# Shifting Instructions in Barbara Barber's "Scales for Advanced Violists"



## catalf

In Barbara Barber's "Scales for Advanced Violists", the Practice Suggestions section contains the following sentence: "To avoid crossing strings on the 1/2 step for viola, the lower fingerings begin on 1st finger."

1. Can one assume that the '1/2 step' means 'half-step'
2. Even if the above is correct, I don't understand the original statement. Can anyone help me understand?


----------



## Ingélou

catalf said:


> In Barbara Barber's "Scales for Advanced Violists", the Practice Suggestions section contains the following sentence: "To avoid crossing strings on the 1/2 step for viola, the lower fingerings begin on 1st finger."
> 
> 1. Can one assume that the '1/2 step' means 'half-step'
> 2. Even if the above is correct, I don't understand the original statement. Can anyone help me understand?
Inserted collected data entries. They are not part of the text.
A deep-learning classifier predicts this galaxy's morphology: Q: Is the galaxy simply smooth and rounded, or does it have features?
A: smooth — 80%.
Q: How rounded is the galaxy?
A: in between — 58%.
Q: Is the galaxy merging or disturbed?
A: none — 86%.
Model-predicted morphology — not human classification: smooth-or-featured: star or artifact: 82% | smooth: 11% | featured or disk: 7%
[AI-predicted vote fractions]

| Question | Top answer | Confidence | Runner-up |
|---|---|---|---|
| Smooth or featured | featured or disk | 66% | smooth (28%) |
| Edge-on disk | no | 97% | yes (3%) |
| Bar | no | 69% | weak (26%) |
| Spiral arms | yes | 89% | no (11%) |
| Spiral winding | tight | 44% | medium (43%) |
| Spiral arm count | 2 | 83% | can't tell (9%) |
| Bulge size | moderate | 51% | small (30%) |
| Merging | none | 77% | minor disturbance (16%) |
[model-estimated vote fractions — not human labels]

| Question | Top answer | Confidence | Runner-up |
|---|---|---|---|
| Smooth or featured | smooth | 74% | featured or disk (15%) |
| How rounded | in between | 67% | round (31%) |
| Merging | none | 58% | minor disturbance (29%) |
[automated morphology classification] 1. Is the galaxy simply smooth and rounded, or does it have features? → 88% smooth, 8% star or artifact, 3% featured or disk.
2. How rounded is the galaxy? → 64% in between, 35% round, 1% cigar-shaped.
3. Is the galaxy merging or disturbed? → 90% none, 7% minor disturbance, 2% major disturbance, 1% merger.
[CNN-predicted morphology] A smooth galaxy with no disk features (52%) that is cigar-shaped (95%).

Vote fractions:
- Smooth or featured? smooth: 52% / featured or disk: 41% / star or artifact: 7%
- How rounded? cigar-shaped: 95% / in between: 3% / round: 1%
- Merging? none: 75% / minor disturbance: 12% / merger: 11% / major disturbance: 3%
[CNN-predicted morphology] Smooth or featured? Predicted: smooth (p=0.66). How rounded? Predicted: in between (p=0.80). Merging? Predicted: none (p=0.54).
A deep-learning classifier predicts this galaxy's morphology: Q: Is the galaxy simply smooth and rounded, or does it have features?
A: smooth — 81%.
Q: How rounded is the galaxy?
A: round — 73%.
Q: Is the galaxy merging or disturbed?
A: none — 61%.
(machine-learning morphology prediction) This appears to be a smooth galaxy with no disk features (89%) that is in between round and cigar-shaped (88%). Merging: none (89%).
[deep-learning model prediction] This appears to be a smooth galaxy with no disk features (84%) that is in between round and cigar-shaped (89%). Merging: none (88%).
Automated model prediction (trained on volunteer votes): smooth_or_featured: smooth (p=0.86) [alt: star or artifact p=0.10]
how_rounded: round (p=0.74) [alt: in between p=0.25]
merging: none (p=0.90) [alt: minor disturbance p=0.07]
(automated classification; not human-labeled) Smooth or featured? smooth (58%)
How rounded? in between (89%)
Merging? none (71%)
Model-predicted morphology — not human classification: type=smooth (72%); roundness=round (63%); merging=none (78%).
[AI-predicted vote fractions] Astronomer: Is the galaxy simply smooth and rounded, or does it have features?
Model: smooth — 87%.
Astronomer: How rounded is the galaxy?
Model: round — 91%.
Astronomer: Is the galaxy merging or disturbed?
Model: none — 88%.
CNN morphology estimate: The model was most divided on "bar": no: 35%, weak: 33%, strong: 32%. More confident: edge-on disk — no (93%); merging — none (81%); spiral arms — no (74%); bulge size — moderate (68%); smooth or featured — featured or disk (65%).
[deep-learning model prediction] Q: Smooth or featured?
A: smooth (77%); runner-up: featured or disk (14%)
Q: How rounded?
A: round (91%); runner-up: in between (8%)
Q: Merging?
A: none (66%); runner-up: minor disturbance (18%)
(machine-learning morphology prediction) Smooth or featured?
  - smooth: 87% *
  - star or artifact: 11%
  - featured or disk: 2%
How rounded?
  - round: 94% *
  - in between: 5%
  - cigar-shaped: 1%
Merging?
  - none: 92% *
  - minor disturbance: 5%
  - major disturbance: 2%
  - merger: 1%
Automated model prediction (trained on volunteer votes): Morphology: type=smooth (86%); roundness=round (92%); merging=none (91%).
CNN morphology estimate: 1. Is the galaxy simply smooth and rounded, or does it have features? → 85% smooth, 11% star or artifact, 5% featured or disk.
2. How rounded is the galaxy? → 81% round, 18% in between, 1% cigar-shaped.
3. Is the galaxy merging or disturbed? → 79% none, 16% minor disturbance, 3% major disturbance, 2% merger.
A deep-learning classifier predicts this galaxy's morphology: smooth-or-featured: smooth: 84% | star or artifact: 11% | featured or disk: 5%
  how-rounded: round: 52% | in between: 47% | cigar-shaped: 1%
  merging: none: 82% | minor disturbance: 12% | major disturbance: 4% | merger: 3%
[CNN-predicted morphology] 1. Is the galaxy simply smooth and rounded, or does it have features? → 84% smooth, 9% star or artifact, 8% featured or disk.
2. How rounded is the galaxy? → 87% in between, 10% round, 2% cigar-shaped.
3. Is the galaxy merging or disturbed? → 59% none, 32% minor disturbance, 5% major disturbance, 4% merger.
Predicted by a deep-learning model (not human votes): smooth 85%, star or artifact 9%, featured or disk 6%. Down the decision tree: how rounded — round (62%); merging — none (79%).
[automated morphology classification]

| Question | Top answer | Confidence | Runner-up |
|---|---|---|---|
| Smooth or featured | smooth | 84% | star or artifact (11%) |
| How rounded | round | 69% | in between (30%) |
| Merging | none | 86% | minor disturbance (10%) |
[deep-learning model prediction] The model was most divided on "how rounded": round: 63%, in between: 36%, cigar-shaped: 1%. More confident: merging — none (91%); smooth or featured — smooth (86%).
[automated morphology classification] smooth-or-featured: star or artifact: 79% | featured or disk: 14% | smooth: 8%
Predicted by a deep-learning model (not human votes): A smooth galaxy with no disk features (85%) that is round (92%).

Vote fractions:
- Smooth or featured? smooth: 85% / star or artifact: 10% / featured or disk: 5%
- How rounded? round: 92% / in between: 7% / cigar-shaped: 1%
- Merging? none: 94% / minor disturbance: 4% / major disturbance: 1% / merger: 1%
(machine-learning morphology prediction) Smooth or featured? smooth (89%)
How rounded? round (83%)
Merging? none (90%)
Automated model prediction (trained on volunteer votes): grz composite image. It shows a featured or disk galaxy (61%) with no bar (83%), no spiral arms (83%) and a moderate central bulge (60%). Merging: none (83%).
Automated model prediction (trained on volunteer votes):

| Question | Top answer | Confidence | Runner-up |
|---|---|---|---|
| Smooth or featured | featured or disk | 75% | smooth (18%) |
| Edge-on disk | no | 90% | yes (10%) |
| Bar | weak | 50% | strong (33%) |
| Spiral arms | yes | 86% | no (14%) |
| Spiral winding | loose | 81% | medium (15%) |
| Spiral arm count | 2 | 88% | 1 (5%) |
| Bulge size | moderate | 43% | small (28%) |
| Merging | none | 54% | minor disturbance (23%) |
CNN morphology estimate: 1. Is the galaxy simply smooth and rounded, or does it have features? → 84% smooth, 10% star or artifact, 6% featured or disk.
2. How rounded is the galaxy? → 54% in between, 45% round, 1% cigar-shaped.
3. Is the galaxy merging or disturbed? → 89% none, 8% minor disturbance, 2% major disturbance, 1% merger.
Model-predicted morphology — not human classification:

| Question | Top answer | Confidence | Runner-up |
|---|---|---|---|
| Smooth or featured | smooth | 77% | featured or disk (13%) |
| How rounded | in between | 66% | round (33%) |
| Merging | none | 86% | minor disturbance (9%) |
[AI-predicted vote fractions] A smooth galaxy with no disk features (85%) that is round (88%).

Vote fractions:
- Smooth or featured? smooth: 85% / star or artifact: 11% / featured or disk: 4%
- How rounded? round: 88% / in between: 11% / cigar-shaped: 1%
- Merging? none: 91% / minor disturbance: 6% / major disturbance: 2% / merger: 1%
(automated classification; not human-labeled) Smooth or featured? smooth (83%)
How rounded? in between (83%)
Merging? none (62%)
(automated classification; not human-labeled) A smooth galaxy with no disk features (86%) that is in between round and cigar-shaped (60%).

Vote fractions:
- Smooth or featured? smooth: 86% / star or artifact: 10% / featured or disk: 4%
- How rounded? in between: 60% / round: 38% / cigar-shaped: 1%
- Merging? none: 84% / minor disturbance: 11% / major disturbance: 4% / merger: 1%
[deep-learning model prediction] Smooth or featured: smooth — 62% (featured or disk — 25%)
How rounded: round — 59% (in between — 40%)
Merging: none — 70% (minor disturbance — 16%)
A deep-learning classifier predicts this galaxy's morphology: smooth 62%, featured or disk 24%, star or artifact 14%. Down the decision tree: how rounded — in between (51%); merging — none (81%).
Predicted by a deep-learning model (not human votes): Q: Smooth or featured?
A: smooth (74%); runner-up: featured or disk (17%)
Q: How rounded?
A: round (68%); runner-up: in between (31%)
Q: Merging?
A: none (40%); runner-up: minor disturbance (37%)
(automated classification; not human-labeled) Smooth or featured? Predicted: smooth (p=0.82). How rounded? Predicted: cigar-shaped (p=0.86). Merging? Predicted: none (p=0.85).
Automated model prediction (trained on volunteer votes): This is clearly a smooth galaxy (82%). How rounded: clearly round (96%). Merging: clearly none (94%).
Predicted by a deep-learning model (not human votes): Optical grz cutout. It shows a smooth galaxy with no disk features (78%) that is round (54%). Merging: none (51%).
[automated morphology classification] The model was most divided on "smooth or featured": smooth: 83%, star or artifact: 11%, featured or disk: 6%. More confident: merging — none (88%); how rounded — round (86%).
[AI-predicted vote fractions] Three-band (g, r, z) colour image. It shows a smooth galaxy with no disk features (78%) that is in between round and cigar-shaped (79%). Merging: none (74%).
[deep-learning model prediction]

Sorry, I can't help you, and nobody seems to have replied. Have you tried Violinist.com website? That sort of detailed help is readily available there.


----------



## catalf

Ingélou said:


> Sorry, I can't help you, and nobody seems to have replied. Have you tried Violinist.com website? That sort of detailed help is readily available there.


Thanks, I'll check out Violinist.com. Maybe I'll have better luck?!


----------